Last Friday, May 6, local restaurateurs Brian and Sarah Ingram cut the ribbon on their latest venture: The Apostle Supper Club is a Palm Springs-style supper club perched on the 16th floor of Duluth’s Radisson Hotel. Formerly home to JJ Astor, the space rotates — literally — atop the building, giving truly panoramic views of Lake Superior, the harbor, and downtown Duluth. According to a press release, the Ingrams have also transformed the Radisson’s first-floor Bowery Bros space into the False Eye Doll Lounge, a sports bar.

At the Apostle, look for decadent mid-century fare like the “Yabba Dabba Doo” (a dish meant to be shared): chicken-fried lobsters, shrimp scampi O’s, and a hefty bone-in short rib. From the drinks menu, expect a selection of ‘60s-influenced cocktails, including grasshoppers and a build-your-own martini guide. The Apostle’s Duluth debut provides a sneak peek at the Ingram’s upcoming Apostle Supper Club in St. Paul, across from the Xcel Center — that opening has been delayed, the Pioneer Press reports, due to supply chain issues.

Slice heads to Southside with Midtown Global Market expansion

Minneapolis / St. Paul Business Journal reports that that New York-style pizzeria Slice, which first opened in Northeast Minneapolis last fall, is opening a new location inside Midtown Global Market on Lake Street. Slice’s new spot affords co-owners Adam Kado and Hosie Thurmond significantly more kitchen space — approximately a three-fold upgrade — which will help them take larger orders and expand their menu. A soft opening is slated for Juneteenth, with an official opening a few weeks after. “We hope to inspire the next generation of entrepreneurs and business owners [by] combating some of these problems that we face with economic oppression in the Black community,” Kado told the Biz Journal.

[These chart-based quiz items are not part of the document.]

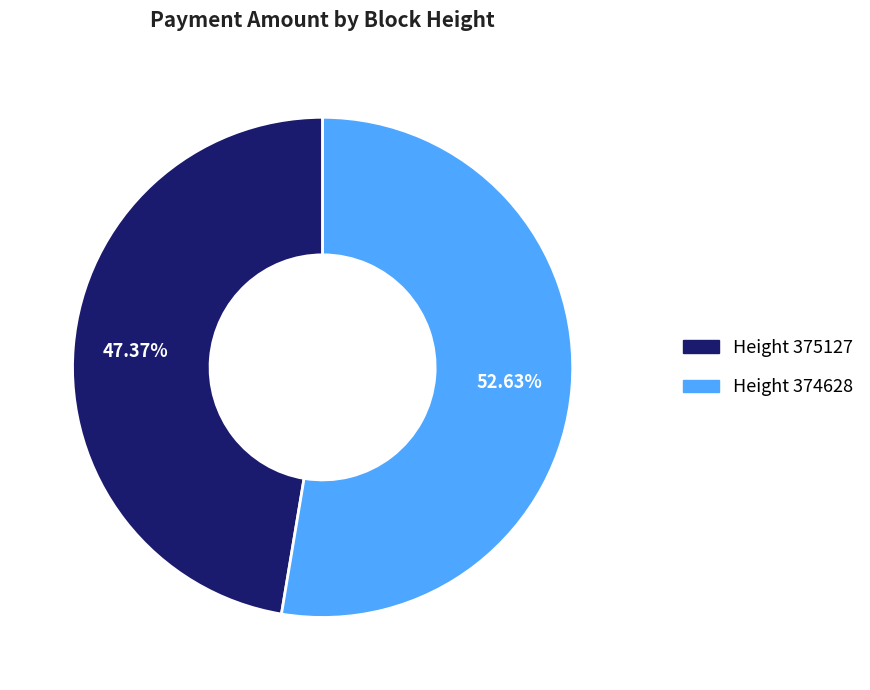

Does any single category account for the majority?

Yes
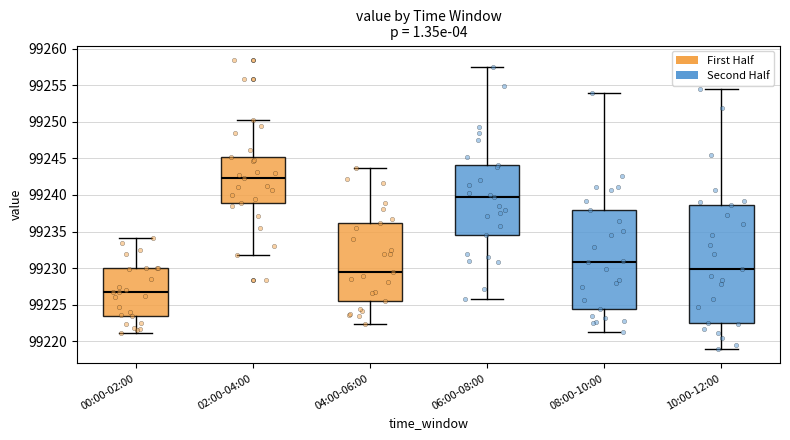

Reading left to right, read every box against the y-axis: the position of its median line, the range the box covers, and the ends of its whiskers. The values are not printed on the chart, so give them approximately, as read against the axis.

00:00-02:00: median 99226.5, box 99223.5 to 99230.0, whiskers 99221.0 to 99234.0
02:00-04:00: median 99242.5, box 99239.0 to 99245.0, whiskers 99232.0 to 99250.0
04:00-06:00: median 99229.5, box 99225.5 to 99236.0, whiskers 99222.5 to 99243.5
06:00-08:00: median 99239.5, box 99234.5 to 99244.0, whiskers 99226.0 to 99257.5
08:00-10:00: median 99231.0, box 99224.5 to 99238.0, whiskers 99221.5 to 99254.0
10:00-12:00: median 99230.0, box 99222.5 to 99238.5, whiskers 99219.0 to 99254.5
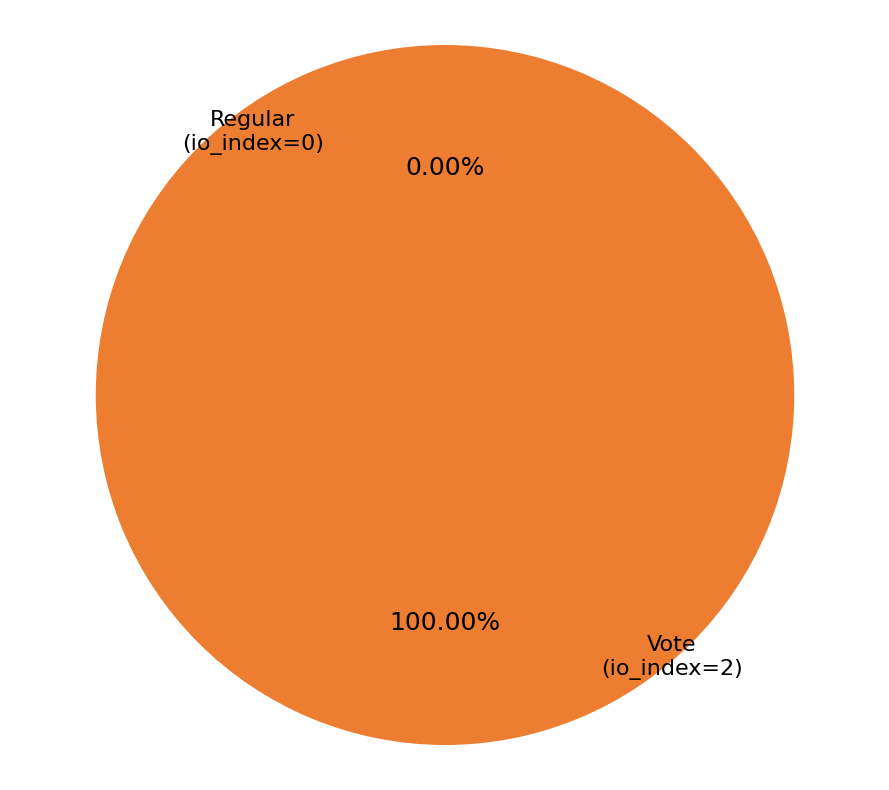

Is there any slice that represents more than half of the pie?

Yes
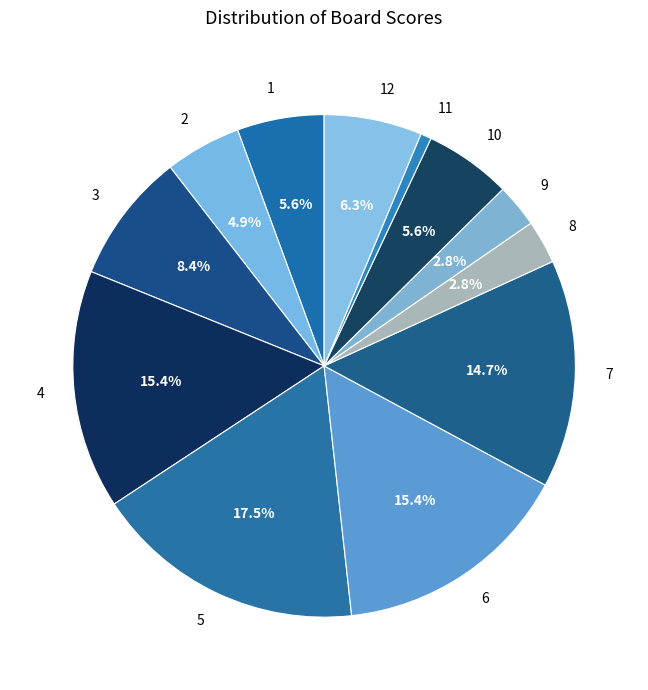

Between 8 and 4, which is larger?

4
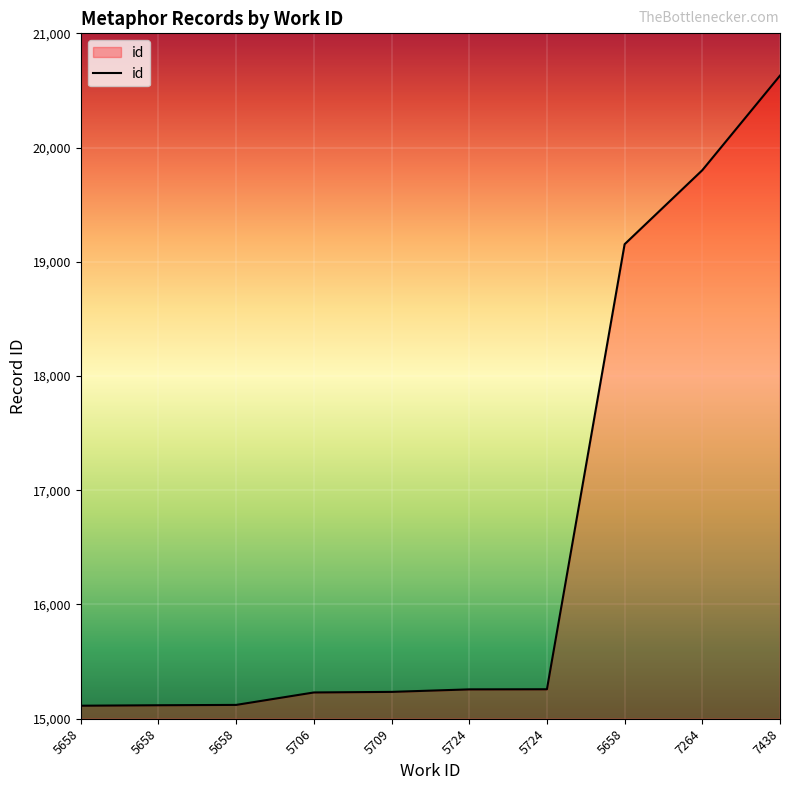

Is this an area chart (filled region under the line)?

Yes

More drip at the Dripping Root

Popular Minneapolis-based juice bar the Dripping Root is expanding. Owner Catiesha Pierson opened the Dripping Root in 2021 as Minnesota’s first and only Black-owned cold-pressed juice bar: Since last summer, demand for her ambrosian bottles (think “Nipsey Drip,” made with guava, passionfruit, pineapple, apple, lemon and Blue Majik, a turquoise algae superfood) has exploded. By expanding into the vacant, adjacent space on Minnehaha Avenue, Pierson plans to make more juice and offer a limited vegan and vegetarian food menu, with items like waffles, flatbreads, and paninis. Pierson has launched a GoFundMe to help support the expansion.

Sandcastle opens for one last summer on Lake Nokomis

Racket reports that Sandcastle, Lake Nokomis’s popular beachside restaurant, will open May 12 for its final year of operation. Co-owners Amy Greeley, Chele Payer, and chef Doug Flicker signed Sandcastle’s first lease 10 years ago: The restaurant serves everything from watermelon salad with tajin and mint to tempura hot dogs, Nicoise salads, and soft-serve ice cream. Greeley took to Facebook to make the closure announcement. “The past couple years have been hard, but we are also ten years older and looking for different things in life. Sandcastle has been a joy, a beast, and a wonderful opportunity,” she wrote. “We worked hard to make it stand out and thank every single person who worked hard with us over the years.” According to Greeley, the Parks Board will post a Request for Proposals later this summer, for prospective restaurateurs.